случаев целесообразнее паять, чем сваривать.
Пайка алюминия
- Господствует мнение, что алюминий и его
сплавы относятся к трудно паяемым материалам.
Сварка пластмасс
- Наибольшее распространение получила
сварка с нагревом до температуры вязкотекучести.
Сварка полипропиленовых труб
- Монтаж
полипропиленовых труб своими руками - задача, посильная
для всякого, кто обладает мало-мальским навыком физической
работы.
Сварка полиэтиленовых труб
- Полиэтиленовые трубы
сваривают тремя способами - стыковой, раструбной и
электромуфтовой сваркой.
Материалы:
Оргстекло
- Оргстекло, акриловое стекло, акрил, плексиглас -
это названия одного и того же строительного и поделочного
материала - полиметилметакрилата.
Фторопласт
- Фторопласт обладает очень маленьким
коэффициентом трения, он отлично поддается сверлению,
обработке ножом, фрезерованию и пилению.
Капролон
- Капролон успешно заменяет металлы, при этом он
##########
### WORK REQUIRED
Retype all of the lines shown above, keeping each one exact.

### TASK OUTPUT
случаев целесообразнее паять, чем сваривать.
Пайка алюминия
- Господствует мнение, что алюминий и его
сплавы относятся к трудно паяемым материалам.
Сварка пластмасс
- Наибольшее распространение получила
сварка с нагревом до температуры вязкотекучести.
Сварка полипропиленовых труб
- Монтаж
полипропиленовых труб своими руками - задача, посильная
для всякого, кто обладает мало-мальским навыком физической
работы.
Сварка полиэтиленовых труб
- Полиэтиленовые трубы
сваривают тремя способами - стыковой, раструбной и
электромуфтовой сваркой.
Материалы:
Оргстекло
- Оргстекло, акриловое стекло, акрил, плексиглас -
это названия одного и того же строительного и поделочного
материала - полиметилметакрилата.
Фторопласт
- Фторопласт обладает очень маленьким
коэффициентом трения, он отлично поддается сверлению,
обработке ножом, фрезерованию и пилению.
Капролон
- Капролон успешно заменяет металлы, при этом он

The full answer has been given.